There is a possibility that super-Earth planet orbiting the Barnard b (or GJ 699 b) star could potentially be having atmosphere and possibly life.
The planet is likely cold (-170 degrees centigrade), but scientists believe that it could still have the potential to harbor primitive life if it has a large, hot iron/nickel core and enhanced geothermal activity. Scientists have published their findings in a paper titled, “X-Ray, UV, Optical Irradiances and Age of Barnard’s Star’s New Super Earth Planet — ‘Can Life Find a Way’ on Such a Cold Planet?” [PDF].
Scientists say that geothermal heating could support ‘life zones’ under its surface, akin to subsurface lakes found in Antarctica. They say that surface temperature on Jupiter’s icy moon Europa is similar to Barnard b but, because of tidal heating, Europa probably has liquid oceans under its icy surface.
The discovery of Barnard’s Star b was announced in November 2018 in the academic journal Nature. An international team of researchers led by Ribas of the Institute of Space Studies of Catalonia (IEEC), and Institute of Space Sciences (ICE, CSIC) based its analysis on 18 years of observations combined with newly acquired data.
Barnard’s Star b, with a mass just over three times that of the Earth, orbits Barnard’s Star, a red dwarf star, every 233 days and at roughly the same distance that Mercury orbits the Sun. It passes near the dim star’s snow line.

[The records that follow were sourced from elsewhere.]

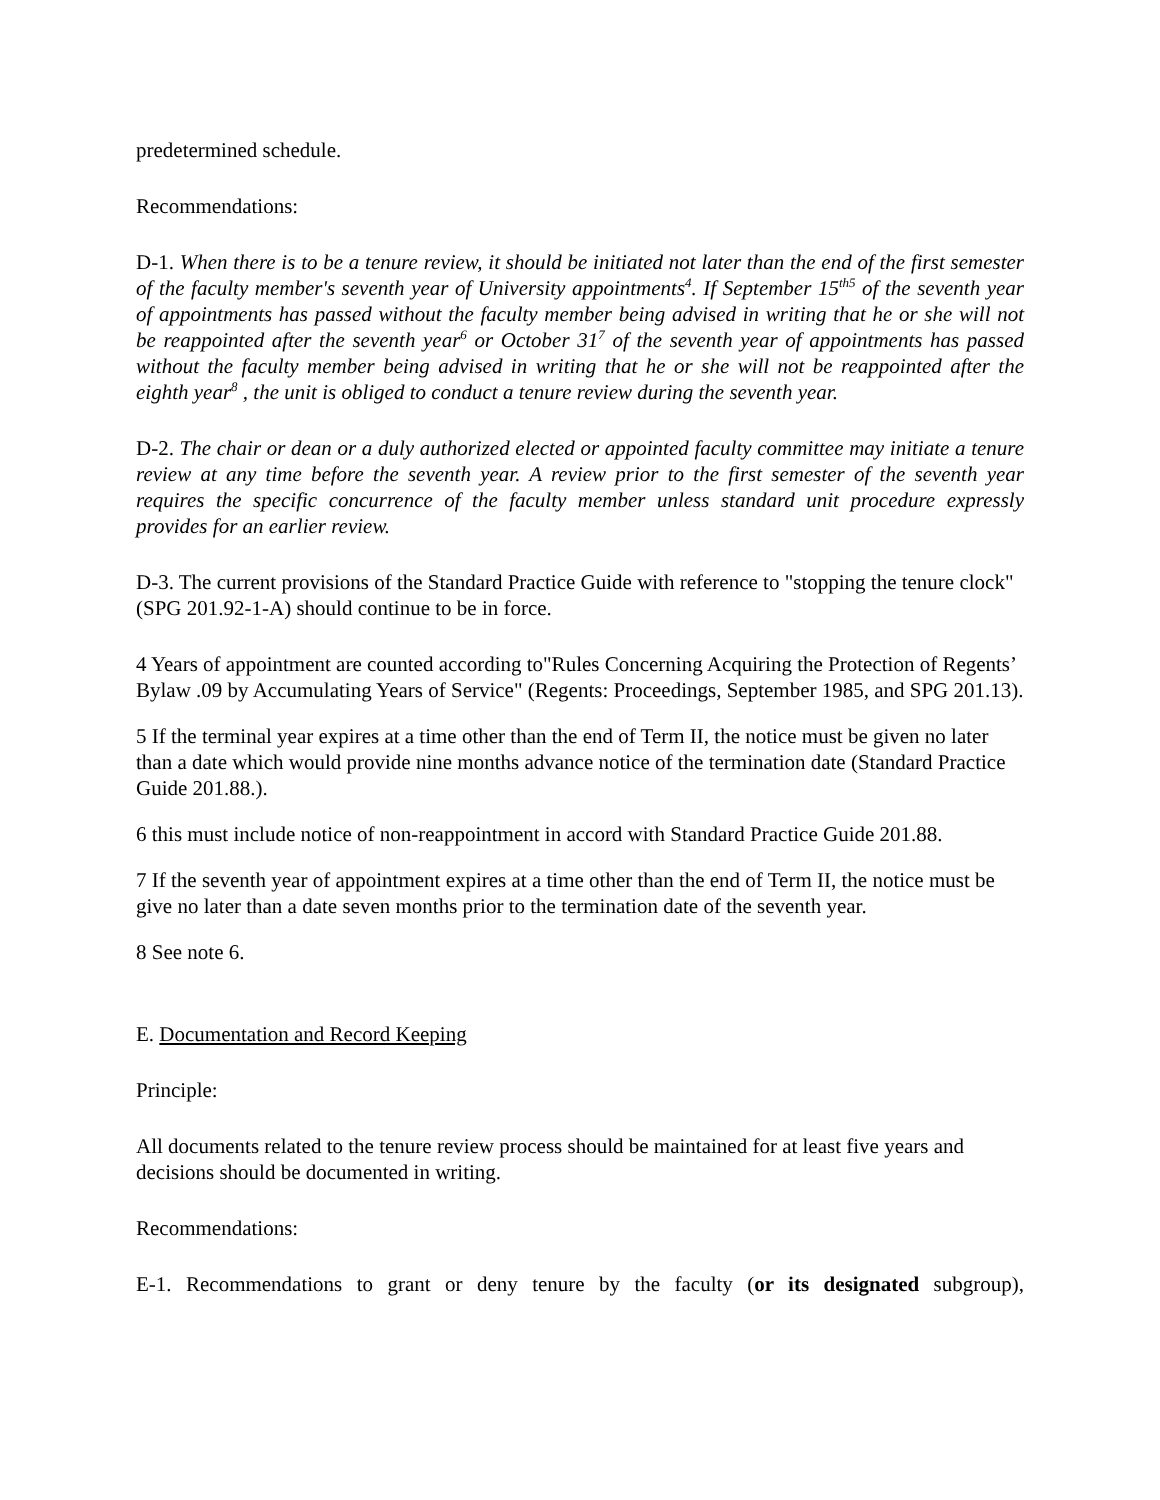predetermined schedule.
Recommendations:
D-1. When there is to be a tenure review, it should be initiated not later than the end of the first semester of the faculty member's seventh year of University appointments<sup>4</sup>. If September 15<sup>th5</sup> of the seventh year of appointments has passed without the faculty member being advised in writing that he or she will not be reappointed after the seventh year<sup>6</sup> or October 31<sup>7</sup> of the seventh year of appointments has passed without the faculty member being advised in writing that he or she will not be reappointed after the eighth year<sup>8</sup> , the unit is obliged to conduct a tenure review during the seventh year.
D-2. The chair or dean or a duly authorized elected or appointed faculty committee may initiate a tenure review at any time before the seventh year. A review prior to the first semester of the seventh year requires the specific concurrence of the faculty member unless standard unit procedure expressly provides for an earlier review.
D-3. The current provisions of the Standard Practice Guide with reference to "stopping the tenure clock" (SPG 201.92-1-A) should continue to be in force.
4 Years of appointment are counted according to"Rules Concerning Acquiring the Protection of Regents’ Bylaw .09 by Accumulating Years of Service" (Regents: Proceedings, September 1985, and SPG 201.13).
5 If the terminal year expires at a time other than the end of Term II, the notice must be given no later than a date which would provide nine months advance notice of the termination date (Standard Practice Guide 201.88.).
6 this must include notice of non-reappointment in accord with Standard Practice Guide 201.88.
7 If the seventh year of appointment expires at a time other than the end of Term II, the notice must be give no later than a date seven months prior to the termination date of the seventh year.
8 See note 6.
E. Documentation and Record Keeping
Principle:
All documents related to the tenure review process should be maintained for at least five years and decisions should be documented in writing.
Recommendations:
E-1. Recommendations to grant or deny tenure by the faculty (or its designated subgroup),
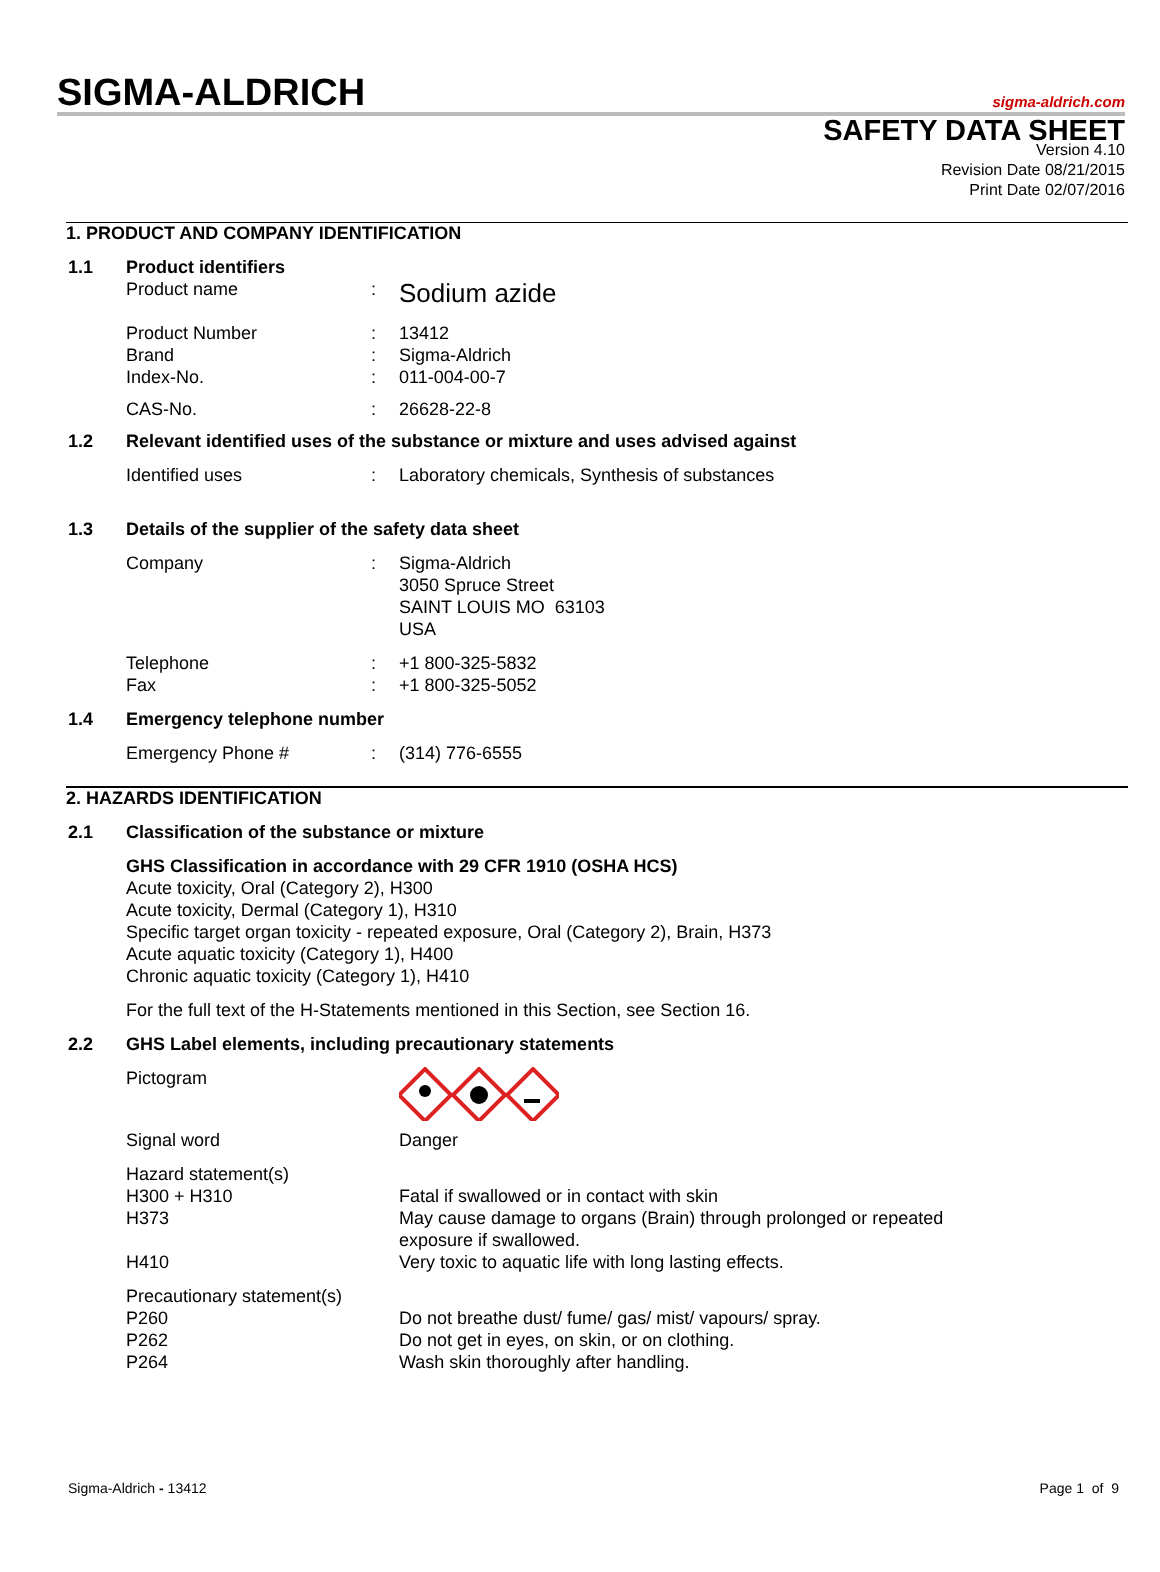SIGMA-ALDRICH
sigma-aldrich.com
SAFETY DATA SHEET
Version 4.10
Revision Date 08/21/2015
Print Date 02/07/2016
1. PRODUCT AND COMPANY IDENTIFICATION
1.1 Product identifiers
Product name :
Sodium azide
Product Number
Brand
Index-No.
:
:
:
13412
Sigma-Aldrich
011-004-00-7
CAS-No. : 26628-22-8
1.2 Relevant identified uses of the substance or mixture and uses advised against
Identified uses : Laboratory chemicals, Synthesis of substances
1.3 Details of the supplier of the safety data sheet
Company : Sigma-Aldrich
3050 Spruce Street
SAINT LOUIS MO 63103
USA
Telephone
Fax
:
:
+1 800-325-5832
+1 800-325-5052
1.4 Emergency telephone number
Emergency Phone # : (314) 776-6555
2. HAZARDS IDENTIFICATION
2.1 Classification of the substance or mixture
GHS Classification in accordance with 29 CFR 1910 (OSHA HCS)
Acute toxicity, Oral (Category 2), H300
Acute toxicity, Dermal (Category 1), H310
Specific target organ toxicity - repeated exposure, Oral (Category 2), Brain, H373
Acute aquatic toxicity (Category 1), H400
Chronic aquatic toxicity (Category 1), H410
For the full text of the H-Statements mentioned in this Section, see Section 16.
2.2 GHS Label elements, including precautionary statements
Pictogram
Signal word Danger
Hazard statement(s)
H300 + H310
H373
H410
Fatal if swallowed or in contact with skin
May cause damage to organs (Brain) through prolonged or repeated
exposure if swallowed.
Very toxic to aquatic life with long lasting effects.
Precautionary statement(s)
P260
P262
P264
Do not breathe dust/ fume/ gas/ mist/ vapours/ spray.
Do not get in eyes, on skin, or on clothing.
Wash skin thoroughly after handling.
Sigma-Aldrich - 13412 Page 1 of 9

Scientists have obtained high-precision photometry of Barnard’s Star (as well as dozens of other stars) for the past 15 years. This data, along with that of other observers, was included in a recent comprehensive study led by Borja Toledo-Padrón, a doctoral student at the Institute of Astrophysics of the Canary Islands, University of La Laguna. Although very faint, it may be possible for Barnard b to be imaged by future very large telescopes, according to Guinan. “Such observations will shed light on the nature of the planet’s atmosphere, surface, and potential habitability,” he added.